(Stored items from a collection)

= = = = =

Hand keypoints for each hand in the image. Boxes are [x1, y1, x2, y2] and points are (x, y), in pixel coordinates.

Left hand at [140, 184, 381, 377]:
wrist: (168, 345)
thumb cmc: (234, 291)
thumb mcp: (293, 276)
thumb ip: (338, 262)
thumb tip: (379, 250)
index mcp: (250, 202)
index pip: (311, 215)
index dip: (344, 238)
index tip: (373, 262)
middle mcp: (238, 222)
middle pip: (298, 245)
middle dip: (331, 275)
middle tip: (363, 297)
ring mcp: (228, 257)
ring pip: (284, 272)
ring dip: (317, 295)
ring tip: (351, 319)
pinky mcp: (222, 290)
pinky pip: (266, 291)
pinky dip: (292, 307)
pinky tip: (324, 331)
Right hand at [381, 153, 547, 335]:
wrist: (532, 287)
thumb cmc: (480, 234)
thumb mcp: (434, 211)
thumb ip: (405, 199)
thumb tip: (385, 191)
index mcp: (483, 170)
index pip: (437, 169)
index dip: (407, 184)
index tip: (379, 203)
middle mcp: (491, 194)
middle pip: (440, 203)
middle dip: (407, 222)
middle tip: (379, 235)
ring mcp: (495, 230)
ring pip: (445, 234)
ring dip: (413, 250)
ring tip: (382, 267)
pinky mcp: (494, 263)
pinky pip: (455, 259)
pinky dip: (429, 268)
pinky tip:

= = = = =

» Your objective
Lines from the one containing "thumb cmc: (480, 234)" through the end of the data above must be written out exactly, and no other lines are needed.

» Exercise output
thumb cmc: (480, 234)
thumb mcp: (434, 211)
thumb ip: (405, 199)
thumb tip: (385, 191)
index mcp: (483, 170)
index pip: (437, 169)
index dip: (407, 184)
index tip: (379, 203)
middle mcp: (491, 194)
middle pip: (440, 203)
middle dip: (407, 222)
middle tip: (379, 235)
ring mcp: (495, 230)
ring pip: (445, 234)
ring dip: (413, 250)
ring tip: (382, 267)
pinky mcp: (494, 263)
pinky pip: (455, 259)
pinky dip: (429, 268)
pinky tip:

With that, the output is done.